──────── Exercise data ────────

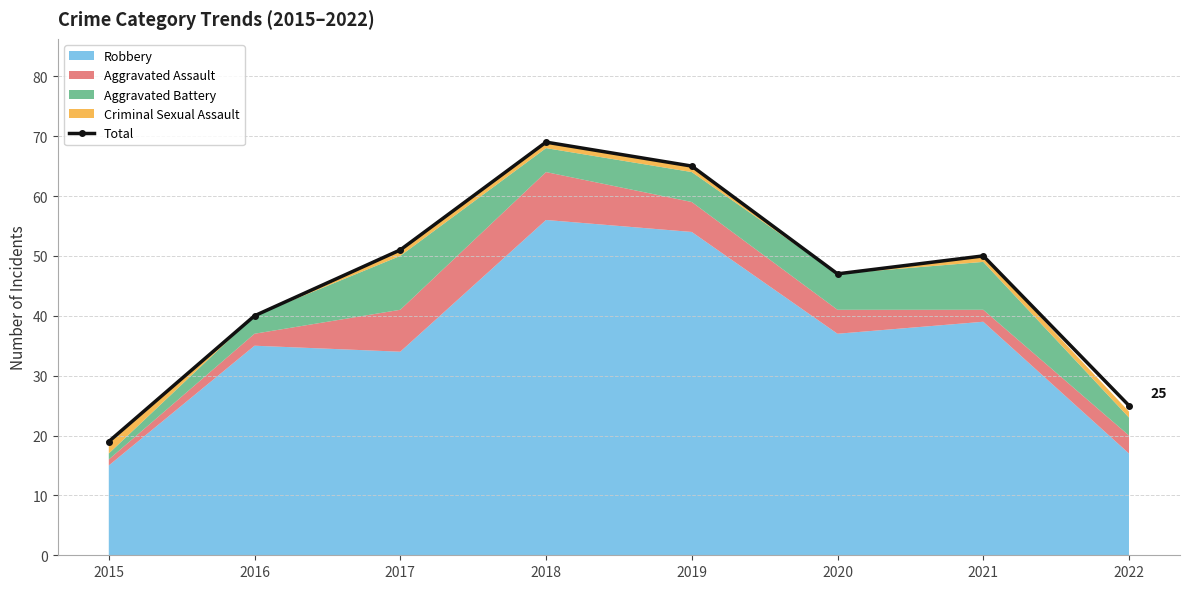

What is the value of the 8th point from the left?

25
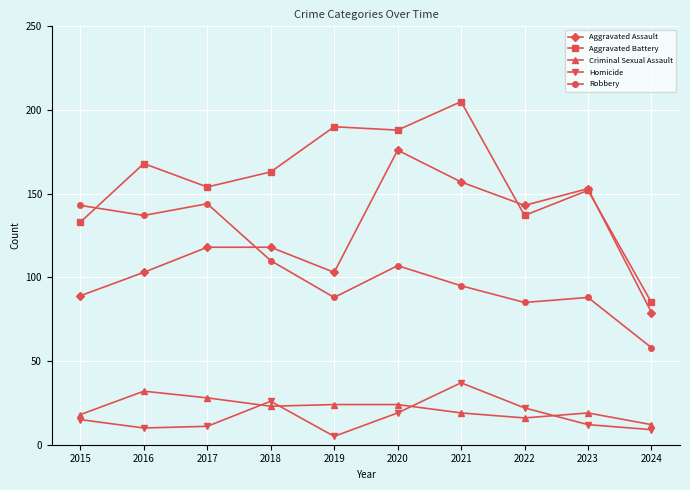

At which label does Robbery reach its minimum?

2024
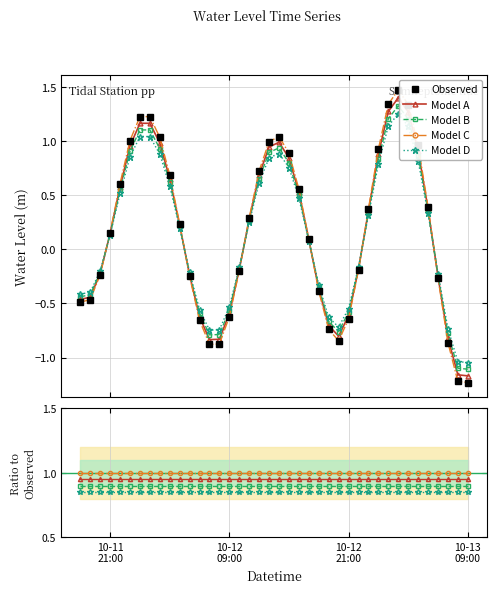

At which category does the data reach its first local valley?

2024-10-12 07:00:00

────────

- How to complete this task: Tally the lines in the listing above that contain the string "reach". Reply with the number only.

- Result for this exercise: 2